[Görev A] Kemal Okuyan'ın değerlendirmesine göre AKP neden seçimlerin ve parlamentonun önemini azaltma eğilimi doğrultusunda hareket ediyor? Bir ila üç cümleyle açıklayın.
[Görev B] Kemal Okuyan'ın değerlendirmesini iki cümleyle özetleyin.
[Görev C] Kemal Okuyan'ın değerlendirmesinde "Kemal Okuyan: AKP, CHP’yi" ifadesinden "soL haber’e değerlendirdi." ifadesine kadar uzanan kısmın tamamını hiçbir değişiklik yapmadan yazın.
++++ Metin Bölümü ++++
Kemal Okuyan: AKP, CHP’yi de yönetme sevdasında

TKP Genel Sekreteri Kemal Okuyan, CHP İstanbul İl Başkanlığı yönetiminin tedbiren mahkeme kararıyla görevden uzaklaştırılarak yerine Gürsel Tekin’in de aralarında bulunduğu geçici kurul atanması ve ardından yaşanan gelişmeleri, soL haber’e değerlendirdi.

Okuyan, “CHP’nin İstanbul İl Başkanlığı’na kayyım atanması ve il binasının polis tarafından kuşatılıp basılmasının ardından ‘Artık Türkiye’de seçim olmayacak’ değerlendirmeleri yapılmaya başladı. Böyle mi düşünüyorsunuz” sorusuna, şu yanıtı verdi:

“BÜTÜN DÜNYADA SEÇİMLERİN VE PARLAMENTONUN ÖNEMİNİ AZALTIYORLAR”

“Bir eğilim olarak bütün dünyada seçimlerin ve parlamentonun önemini azaltıyorlar. Bir eğilim olarak derken bu sürecin on yıllara yayıldığını söylemiş oluyoruz. Kapitalizmin siyasete daha az halk katılımına, daha az denetime, daha az kurala ve daha hızlı hareket etmeye gereksinimi var. Dolayısıyla AKP de bu eğilim doğrultusunda hareket ediyor. O kadar özelleştirme, işçi sınıfına barbarca saldırılar, çok uluslu tekellere verilen ayrıcalıklar başka türlü mümkün olmazdı.
++++ Gösterilen Veriler ++++
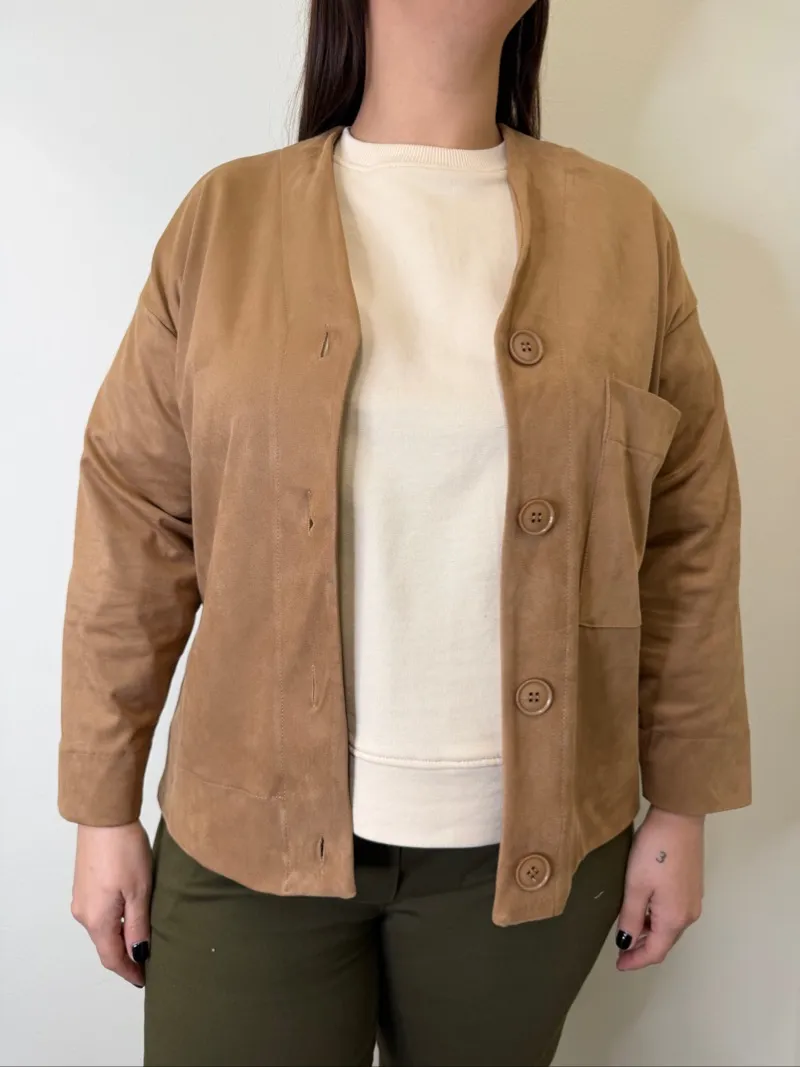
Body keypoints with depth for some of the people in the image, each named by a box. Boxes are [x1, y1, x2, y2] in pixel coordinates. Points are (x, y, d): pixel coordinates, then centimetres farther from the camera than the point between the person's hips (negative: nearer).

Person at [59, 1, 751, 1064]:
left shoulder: (624, 227, 0)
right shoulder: (227, 218, -2)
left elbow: (687, 540, 1)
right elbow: (133, 529, -2)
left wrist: (682, 806, 4)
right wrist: (105, 811, 1)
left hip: (531, 838, 2)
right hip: (254, 830, 0)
++++
[Yanıt A] Okuyan'a göre kapitalizmin siyasete daha az halk katılımına, daha az denetime, daha az kurala ve daha hızlı hareket etmeye gereksinimi var. AKP de bu nedenle bu eğilim doğrultusunda hareket ediyor. Okuyan, özelleştirmelerin, işçi sınıfına yönelik saldırıların ve çok uluslu tekellere verilen ayrıcalıkların başka türlü mümkün olmayacağını da belirtiyor.

[Yanıt B] TKP Genel Sekreteri Kemal Okuyan, CHP İstanbul İl Başkanlığı yönetiminin mahkeme kararıyla görevden uzaklaştırılıp yerine Gürsel Tekin'in de bulunduğu geçici kurulun atanmasını ve sonrasındaki gelişmeleri soL haber'e değerlendirdi. Okuyan, Türkiye'de artık seçim olmayacağı yorumlarına ilişkin soruya, bütün dünyada on yıllardır seçimlerin ve parlamentonun öneminin azaltıldığını, kapitalizmin buna gereksinim duyduğunu ve AKP'nin de bu eğilim doğrultusunda hareket ettiğini söyleyerek yanıt verdi.

[Yanıt C]
Kemal Okuyan: AKP, CHP’yi de yönetme sevdasında

TKP Genel Sekreteri Kemal Okuyan, CHP İstanbul İl Başkanlığı yönetiminin tedbiren mahkeme kararıyla görevden uzaklaştırılarak yerine Gürsel Tekin’in de aralarında bulunduğu geçici kurul atanması ve ardından yaşanan gelişmeleri, soL haber’e değerlendirdi.